Cookbook
Webhook Evaluator
The Webhook evaluator sends trace data to your own HTTP endpoint for scoring. Use it when you need custom ML models, domain-specific logic, or integration with external systems that the built-in evaluators don't cover.
Prerequisites
- A 2Signal project with traces flowing in
- An HTTPS endpoint that accepts POST requests and returns scores
Step 1: Build Your Endpoint
Your endpoint receives a JSON payload with the trace data and must return a score:
Request (from 2Signal)
POST https://your-service.com/evaluate
Content-Type: application/json
{
"traceId": "abc-123",
"input": "What is the return policy?",
"output": "You can return items within 30 days...",
"config": {
"custom_field": "any config you set"
}
}Expected Response
{
"score": 0.85,
"label": "pass",
"reasoning": "Response correctly addresses the question with specific policy details."
}The response is validated with a Zod schema. score (0–1) is required. label and reasoning are optional.
Example Endpoint (Python/FastAPI)
from fastapi import FastAPI
from pydantic import BaseModel
app = FastAPI()
class EvalRequest(BaseModel):
traceId: str
input: str | None = None
output: str | None = None
config: dict | None = None
class EvalResponse(BaseModel):
score: float
label: str | None = None
reasoning: str | None = None
@app.post("/evaluate")
async def evaluate(req: EvalRequest) -> EvalResponse:
# Your custom evaluation logic here
score = run_your_model(req.input, req.output)
return EvalResponse(
score=score,
label="pass" if score > 0.7 else "fail",
reasoning=f"Custom model scored {score:.2f}"
)Step 2: Configure the Evaluator
In the dashboard, create a new evaluator:
{
"name": "custom-domain-check",
"type": "WEBHOOK",
"config": {
"url": "https://your-service.com/evaluate",
"headers": {
"Authorization": "Bearer your-secret-token"
},
"timeout_ms": 10000
}
}Step 3: Enable and Test
Enable the evaluator. The next trace ingested will trigger a POST to your endpoint.

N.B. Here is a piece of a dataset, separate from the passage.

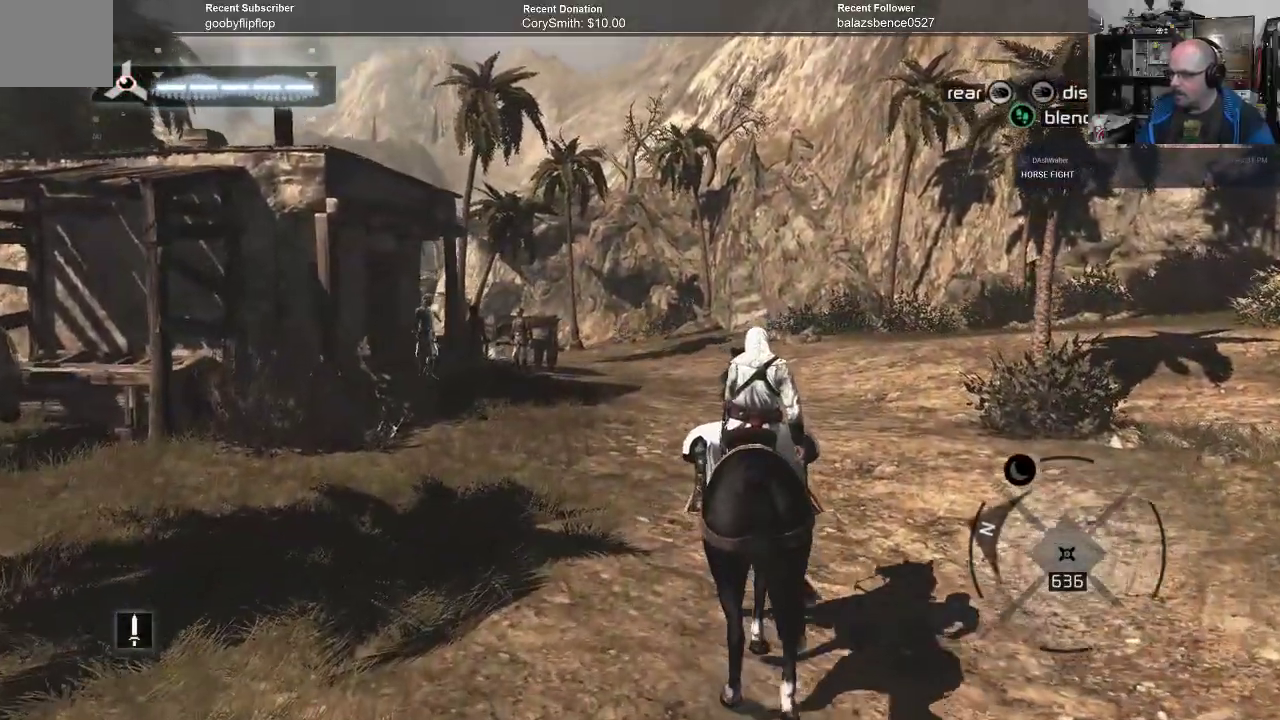
{"buttons": ["A"], "left_stick": "up", "right_stick": "center", "events": []}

Check the trace detail page to see the score.
Production Considerations
- HTTPS required in production — Webhook evaluators enforce HTTPS to protect trace data in transit.
- Concurrency limit — Up to 10 concurrent requests per evaluator to prevent overwhelming your endpoint.
- Automatic retries — Failed requests are retried with exponential backoff.
- Timeout — Requests that exceed the configured timeout (default 10s) are scored as failures.
Debugging
If your webhook evaluator is not scoring traces, check:
- Your endpoint returns a valid JSON response with a
scorefield - The
scoreis a number between 0 and 1 - Your endpoint responds within the timeout window
- The URL is HTTPS (required in production)
- Any authentication headers are correct